Practice Compromise and Compassion
That being said….
You are never going to know someone 100% before marrying them, and you are never going to agree with another individual on every single decision and topic that arises in a marriage.
Not only that, but people change, especially over the course of a lifelong marriage. Who you marry may not be who you find yourself sharing a bed with ten years later. This is why practicing compromise and compassion is so important.
When you get married, you need to prepare for the fact that you will virtually never make any important decision by yourself again. You will always have a partner to consult, a team member to consider. This can be frustrating if you are used to doing whatever you want, whenever you want.
Before you get married, take a look at how you practice being flexible and coming to compromises with the other important relationships in your life like your siblings and coworkers.
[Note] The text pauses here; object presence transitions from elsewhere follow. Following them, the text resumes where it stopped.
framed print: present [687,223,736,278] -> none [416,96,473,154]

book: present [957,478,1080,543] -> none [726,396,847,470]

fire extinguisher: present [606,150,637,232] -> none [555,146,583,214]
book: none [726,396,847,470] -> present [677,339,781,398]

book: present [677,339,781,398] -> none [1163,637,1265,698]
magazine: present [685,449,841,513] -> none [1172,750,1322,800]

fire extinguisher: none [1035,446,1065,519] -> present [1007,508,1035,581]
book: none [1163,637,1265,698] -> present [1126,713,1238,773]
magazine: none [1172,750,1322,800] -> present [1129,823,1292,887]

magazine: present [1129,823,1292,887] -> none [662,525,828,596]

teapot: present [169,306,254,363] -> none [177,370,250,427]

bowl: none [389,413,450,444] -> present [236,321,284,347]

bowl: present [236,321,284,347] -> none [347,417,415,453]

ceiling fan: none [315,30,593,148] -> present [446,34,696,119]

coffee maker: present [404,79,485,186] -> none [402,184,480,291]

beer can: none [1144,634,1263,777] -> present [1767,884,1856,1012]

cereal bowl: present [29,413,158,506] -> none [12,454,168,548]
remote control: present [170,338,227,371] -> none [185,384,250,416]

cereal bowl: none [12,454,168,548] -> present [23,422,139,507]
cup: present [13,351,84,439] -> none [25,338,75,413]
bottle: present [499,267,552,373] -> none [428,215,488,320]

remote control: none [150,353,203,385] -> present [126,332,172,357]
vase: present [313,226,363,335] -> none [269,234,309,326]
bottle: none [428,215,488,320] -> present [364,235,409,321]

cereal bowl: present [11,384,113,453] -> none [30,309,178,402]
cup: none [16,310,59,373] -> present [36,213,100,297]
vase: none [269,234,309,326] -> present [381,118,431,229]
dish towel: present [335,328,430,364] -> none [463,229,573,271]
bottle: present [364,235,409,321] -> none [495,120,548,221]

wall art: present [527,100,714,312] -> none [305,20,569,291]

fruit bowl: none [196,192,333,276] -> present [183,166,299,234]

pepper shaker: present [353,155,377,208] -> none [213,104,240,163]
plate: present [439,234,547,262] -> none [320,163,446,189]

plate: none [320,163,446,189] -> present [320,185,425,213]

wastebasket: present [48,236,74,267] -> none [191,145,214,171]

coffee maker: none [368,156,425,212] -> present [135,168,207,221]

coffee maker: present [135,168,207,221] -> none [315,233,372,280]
Mastering this skill, and using compassion while you do it, will come in handy when you have an imperfect, ever-evolving spouse that is counting on you for the long haul.
Ditch the Bad Habits
If you rely on bad habits to deal with stress now, imagine how hard it will be to abandon them when you have an exhausted spouse and a crying baby. Smoking, excessive drinking, emotional eating, angry outbursts...these things take a toll on your health as well as your self esteem.
Find healthy alternatives to deal with stress like exercise, natural stress relievers, and journaling. This will not only benefit you, but it will benefit your spouse, who may end up adapting some of your healthy habits themselves.
We all want to meet the right person. However, focusing on turning yourself into the right person first is a great way to take empower yourself on your quest for true love.